Zosimus, New History 1.13

Zosimus (Greek Ζώσιμος): Early Byzantine, pagan author of a history of the Roman Empire, published in the first quarter of the sixth century CE.

The translation of Zosimus' New History offered here was printed in 1814 by W. Green and T. Chaplin in London, and was probably prepared by J. Davis of the Military Chronicle and Military Classics Office. The translator is anonymous. The text was found at Tertullian.org. The notes were added by Jona Lendering.


[1.13.1] While his affairs were thus unfortunately situated, the armies in Pannonia and Moesia, which were far from respecting him previously, now became more disposed to revolt, and being therefore determined on an innovation, raised to the empire Maximinus, the captain of a Pannonian troop. Having collected all his forces, he marched into Italy with the utmost speed, thinking it the safest to attack the emperor by surprise. 

[1.13.2] But Alexander, who was then in the vicinity of the Rhine, having received intelligence of their intended revolt, proceeded to Rome without loss of time. He offered pardon to the soldiers and to Maximinus upon the condition that they would desist from their attempt; he could not however appease them, and therefore desperately exposed himself to death. Mamaea his mother, and the prefects, who issued from the palace to allay the tumult, were likewise murdered. 

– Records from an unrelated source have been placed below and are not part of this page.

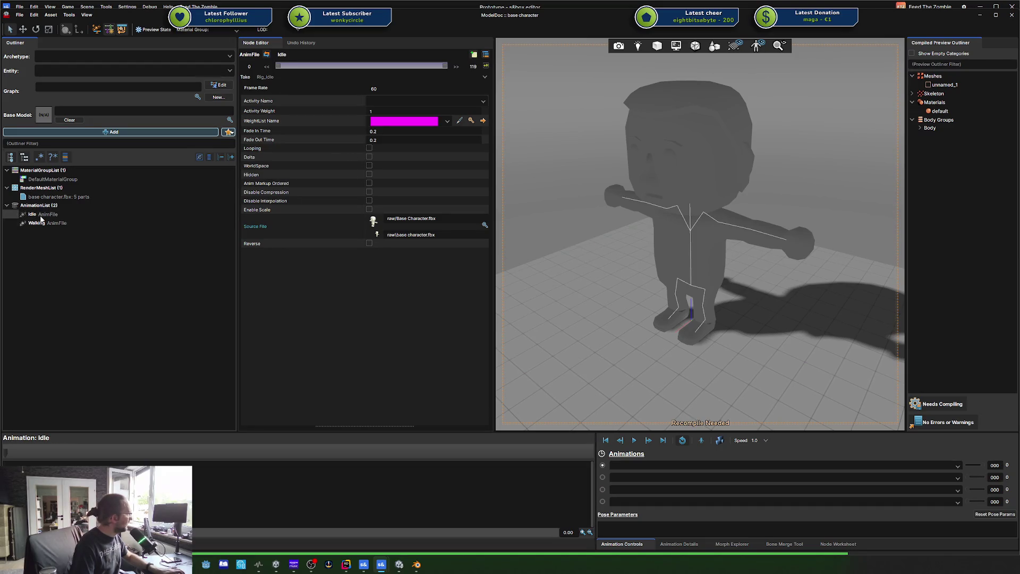
left_click(89, 242)
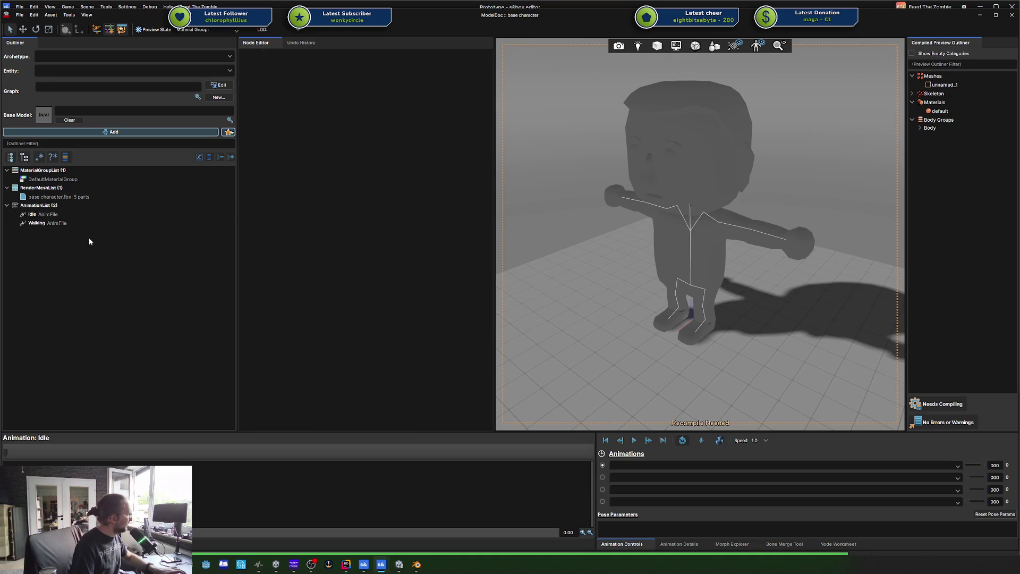
left_click(66, 221)
left_click(64, 213)
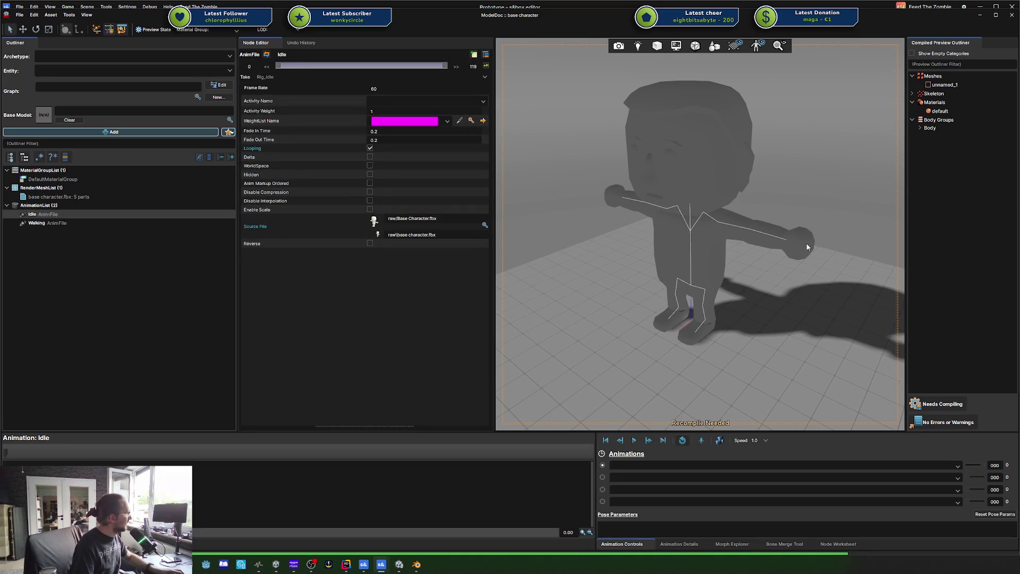
left_click(946, 407)
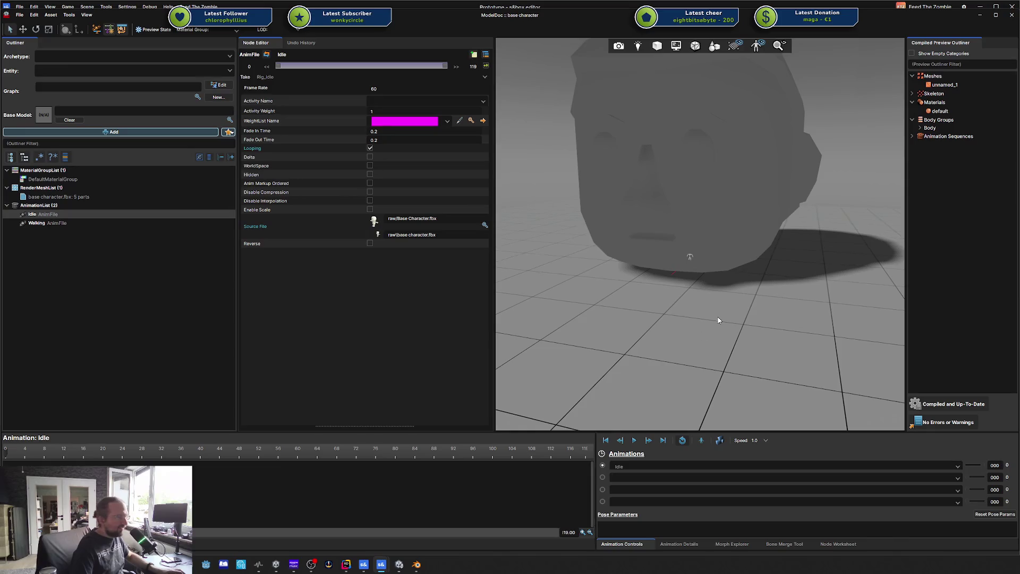
- Bring Blender forward to view the rigged character, then minimize it
left_click(417, 565)
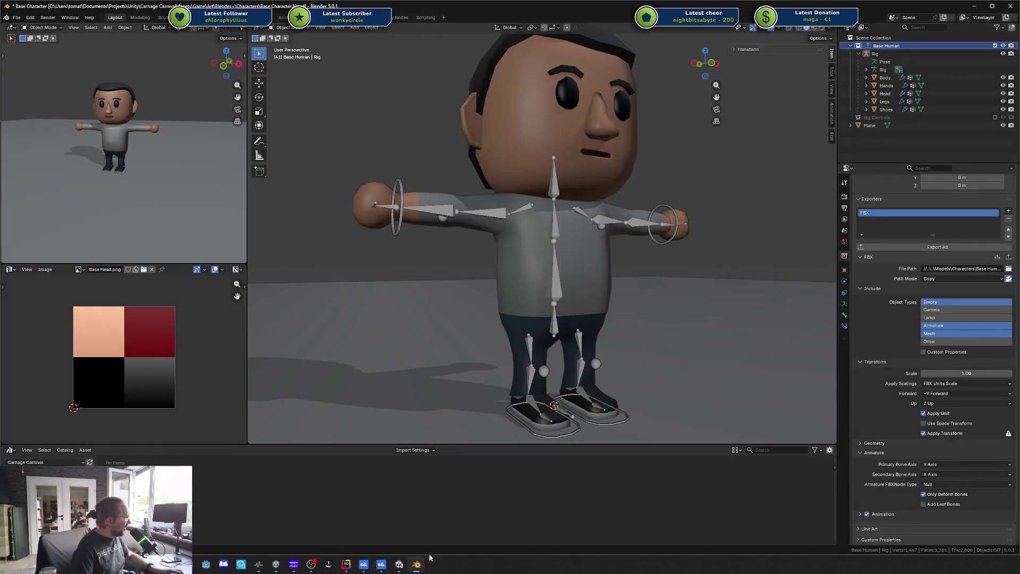
left_click(976, 7)
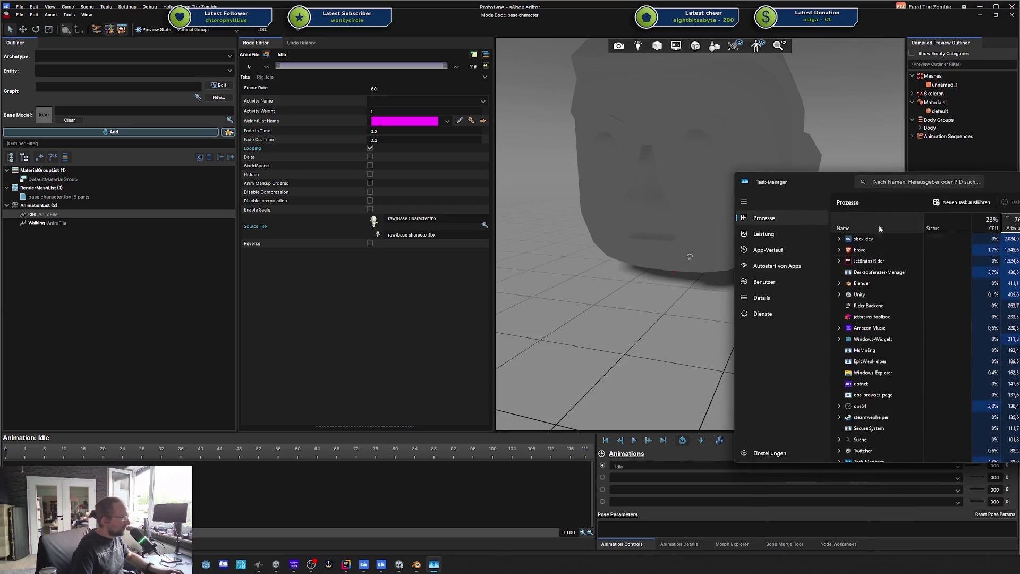
- Move Task Manager into view, expand the Blender process, and widen the window
left_click_drag(851, 182, 774, 189)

[1.13.3] Maximinus thus became well established in the throne, but the people universally regretted the change of a moderate emperor for a cruel tyrant. Maximinus was of obscure birth, and therefore on his exaltation to the imperial dignity, his excessive insolence in his new authority eclipsed those good qualities with which nature had endowed him. He thus became intolerable to all men, not only doing injuries to those that were in honorable offices, but being guilty of the greatest cruelties in the exercise of his power, bestowing favors only upon sycophants who laid information against quiet persons, by charging them with being debtors to the imperial treasury. At length he went so far as to murder persons out of avarice, before he heard them plead in their own defence, seized on the towns as his own, and plundered the inhabitants.